Sunday 25 October 2015

Red onion chutney (GAPS)

red_onion_chutney_GAPS_PALEO
Sweet and sour chutney with herbed seed crackers

Delicious warm, autumnal onion, apple and raisin chutney (V+) to crown your GAPS / PALEO crackers. I have made herbed multi-seed crackers (V) this time (find the recipe also in this post).

You will need (makes two small jars):
9 medium red onions
2 tbsp coconut oil
4 medium apples
1/4 cup apple cider vinegar, approx.
1 cup raisins or sultanas (natural)
a good pinch of Himalayan salt
1 cm fresh ginger
1 tsp ground cinnamon

1. Soak the raisins overnight. Rinse thoroughly, drain fully. Let them sit in a strainer while you prepare the rest.
2. Cut the onion in half then slice them thinly.
3. Melt the coconut oil, add the sliced onions and cook on medium-low heat for about 25 to 30 mins, stirring occasionally, until well softened, shapeless and pale in colour.
4. Peel and core the apples, then grate them on a large-hole grater, and add to the onions.
5. Season with vinegar (use less or more to your taste), thinly sliced fresh ginger, ground cinnamon and salt.
6. Add the raisins and a splash of water. Cover with a lid and cook on the lowest setting for another 30 to 35 mins. Shake the pot a few times. If you want to stir, do it gently for not to crush and mush the raisins.
7. When the chutney is thick and glossy, then it is ready. Spoon into 2 small jars.
8. You can serve them right away when it is still warm (but not hot). Store the rest in the fridge. Gently reheat before serving. Enjoy!

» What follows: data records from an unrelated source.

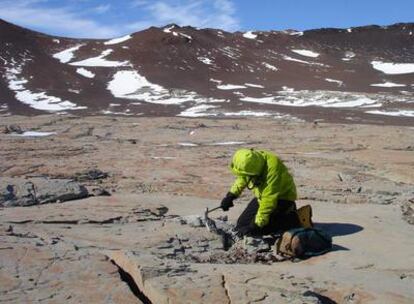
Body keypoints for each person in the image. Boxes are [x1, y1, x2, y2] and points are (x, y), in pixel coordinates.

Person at [220, 148, 301, 237]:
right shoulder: (253, 162)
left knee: (260, 229)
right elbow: (243, 176)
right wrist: (231, 195)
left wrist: (255, 225)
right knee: (242, 225)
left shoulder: (273, 170)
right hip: (261, 197)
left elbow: (268, 200)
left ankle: (291, 218)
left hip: (282, 198)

For the herbed multi-seed crackers you will need:
1 tbsp ground almonds
1 tbsp hulled hemp seeds
1 tbsp chia seeds
1 tbsp black sesame seeds
1 tbsp tahini
1 tbsp whole almond butter
2 egg whites
2 tbsp coconut oil
2 tbsp coconut flour
a good pinch of Himalayan rock salt
freshly ground black pepper, to taste
2 tbsp fresh thyme leaves

1. Put the ground almonds, hulled hemp seeds, chia seeds, and black sesame seeds in a blender and pulse for 10 to 15 seconds.
2. Add the tahini, almond butter, and egg whites to the seed mix, and blend for another 10 to 15 seconds.
3. Transfer the dough into a mixing bowl. Add the melted coconut oil, coconut flour and some salt and pepper. Mix to combine.
4. Fold in the fresh thyme leaves, and put the bowl into the refrigerator for 15 mins.
5. Shape the dough into a ball, place it on a baking paper, flatten a little, then cover with another baking paper, and roll the dough between the two baking papers to a thickness of 1.5 to 2 mm (as thin as you can without making holes in the rolled out dough). The thinner you roll the crispier will get.
6. Gently peel off the top baking paper, discard. With a sharp knife cut up the thin dough into triangle shapes, pressing the knife's edge into the dough to make incisions. This step will help you to break the baked crackers into shapes you want instead of breaking them into little or large pieces in random shapes. If you like random, don't cut at all.
7. Slide the baking paper onto a baking tray and place it in a preheated oven and bake on 150 C for about 10 to 15 mins, then lowering the temperature to 100 C and bake for another 10 to 12 mins. Break off the edges and bake for 5 more mins until the middle is crispy too.
8. Let the crackers cool down completely on a wire rack before locking them into an air-tight glass container to share and enjoy!